The grey shook their heads. “Can’t do that, Yanks. We would if we could, but we’re sent to get our own. Reckon your side’ll be sending a flag of truce directly and gather you up. Oh, yes, they will! We would if we could. You charged like hell and fought first-rate!”
“Silence, men! Get on!”
It was dusk enough in the wood which they finally reached. The bayou went through it crookedly, and from the other side of the water came the hum of Sherman’s troubled, recriminatory thousands. They were so close that orders might be heard and the tread of the sentries. The men in grey broke rank, moved, two and two, cautiously through the cane looking for the wounded. The cane grew thick, and for all it was so sodden wet might be trusted here or there for a crackling sound. The trees grew up straight from black mud. They were immensely tall and from their branches hung yards and yards of moss, like tatters of old sails or like shrivelled banners in a cathedral roof. Large birds sat, too, upon the higher limbs, watching. Beneath lay killed and wounded, a score or so of forms half sunk in the universal swamp. The searchers left the dead, but where there was life in a figure they laid hold of it, head and feet, and bore it, swiftly and silently as might be, out of the wood, back to the rising, protected ground.

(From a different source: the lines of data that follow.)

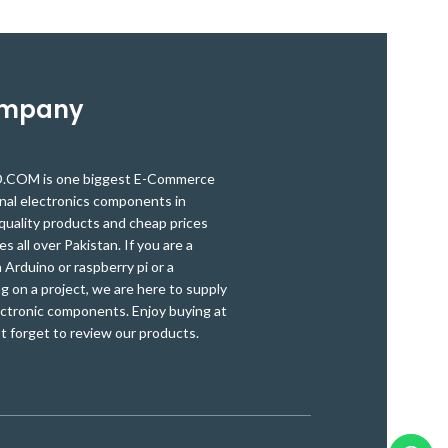
and hoses are used for a wide range of
and hoses are 
DIY applications. It is used extensively for
DIY applications
cable and wire harnessing, strain relief,
cable and wire 
insulation, color coding, identification, and
insulation, color
protection.
ompany
OM is one biggest E-Commerce
onal electronics components in
quality products and cheap prices
es all over Pakistan. If you are a
Arduino or raspberry pi or a
g on a project, we are here to supply
ectronic components. Enjoy buying at
t forget to review our products.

Edward and the man with him found an officer lying between huge knees of cypress. The cane walled him in, a hand and arm hung languid in the dark water. Kneeling, Edward felt the heart. “He’s far and far away, but there’s a chance, perhaps. Take the feet.”
Half an hour later, by a great camp-fire behind a battery, surgeons and helpers took these wounded from the hands of the men who had gone after them.
Stephen D. Lee and General Seth Barton were standing by. “Thank God,” said the former, “for a small field hospital! After Sharpsburg—ugh!”
A major of Wither’s brigade walked slowly between the rows. “It was the ——th Louisiana cut off in the wood. There’s an officer or two missing—”
“This is an officer, sir,” said Edward. “He was living when we lifted him—”
General Barton came across. “He is not living now. A handsome man!... He lies there so stately.... A captain.”